- _WORK TO BE COMPLETED_
Down to the last line, restate the records word for word, but not the pictures.

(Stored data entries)
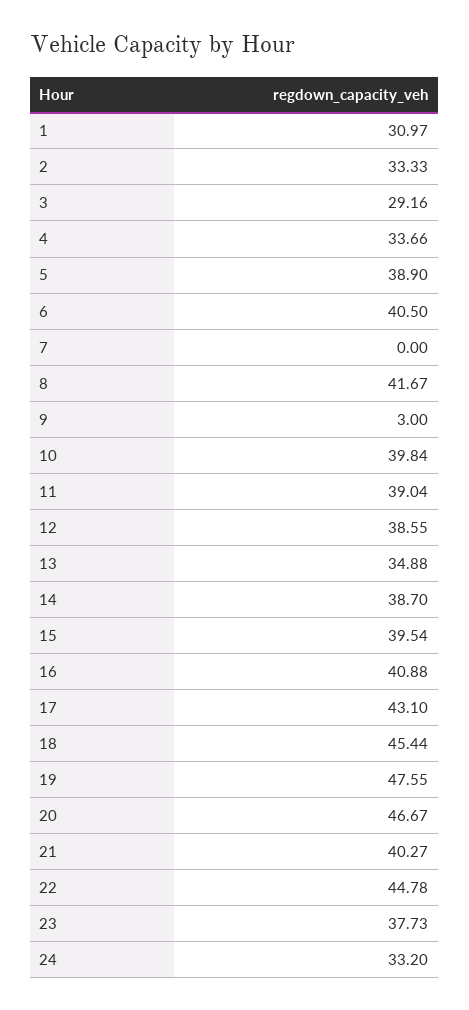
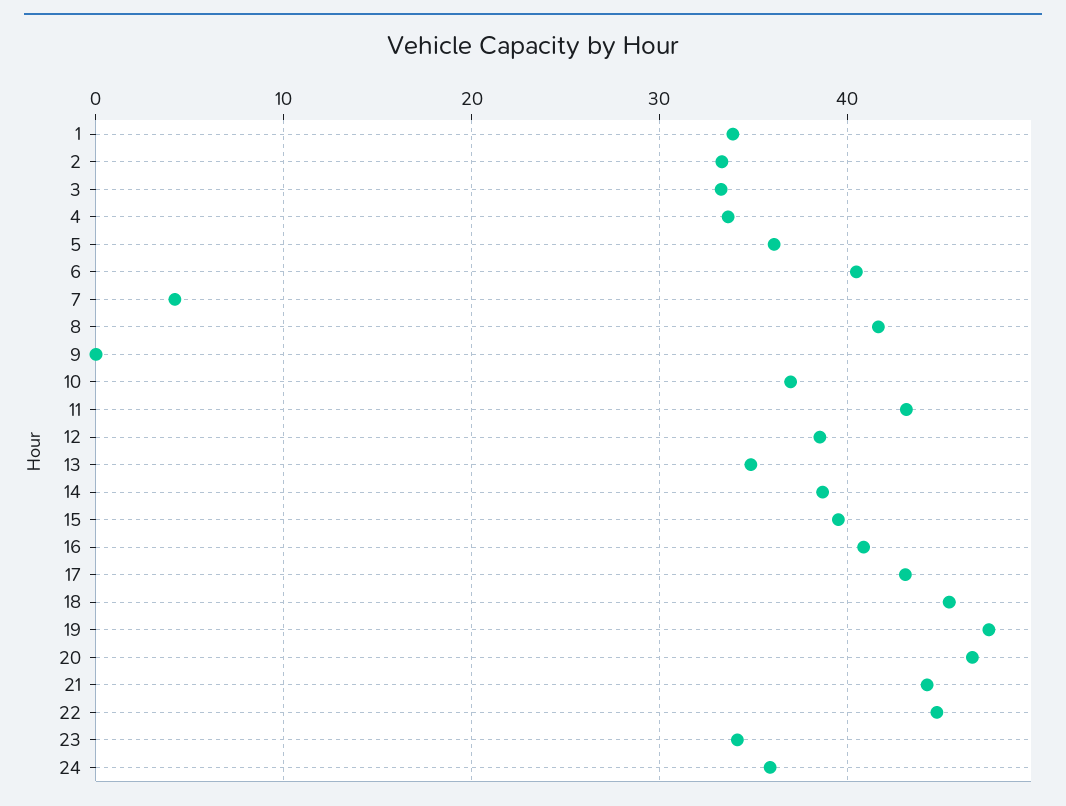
  {
-   "1": 30.97,
+   "1": 34,
    "2": 33.33,
-   "3": 29.16,
+   "3": 33,
    "4": 33.66,
-   "5": 38.9,
+   "5": 36,
    "6": 40.5,
-   "7": 0,
+   "7": 4,
    "8": 41.67,
-   "9": 3,
+   "9": 0,
-   "10": 39.84,
+   "10": 37,
-   "11": 39.04,
+   "11": 43,
    "12": 38.55,
    "13": 34.88,
    "14": 38.7,
    "15": 39.54,
    "16": 40.88,
    "17": 43.1,
    "18": 45.44,
    "19": 47.55,
    "20": 46.67,
-   "21": 40.27,
+   "21": 44,
    "22": 44.78,
-   "23": 37.73,
+   "23": 34,
-   "24": 33.2
+   "24": 36
  }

- _SOLUTION FOR THIS EXERCISE_
  {
-   "1": 30.97,
+   "1": 34,
    "2": 33.33,
-   "3": 29.16,
+   "3": 33,
    "4": 33.66,
-   "5": 38.9,
+   "5": 36,
    "6": 40.5,
-   "7": 0,
+   "7": 4,
    "8": 41.67,
-   "9": 3,
+   "9": 0,
-   "10": 39.84,
+   "10": 37,
-   "11": 39.04,
+   "11": 43,
    "12": 38.55,
    "13": 34.88,
    "14": 38.7,
    "15": 39.54,
    "16": 40.88,
    "17": 43.1,
    "18": 45.44,
    "19": 47.55,
    "20": 46.67,
-   "21": 40.27,
+   "21": 44,
    "22": 44.78,
-   "23": 37.73,
+   "23": 34,
-   "24": 33.2
+   "24": 36
  }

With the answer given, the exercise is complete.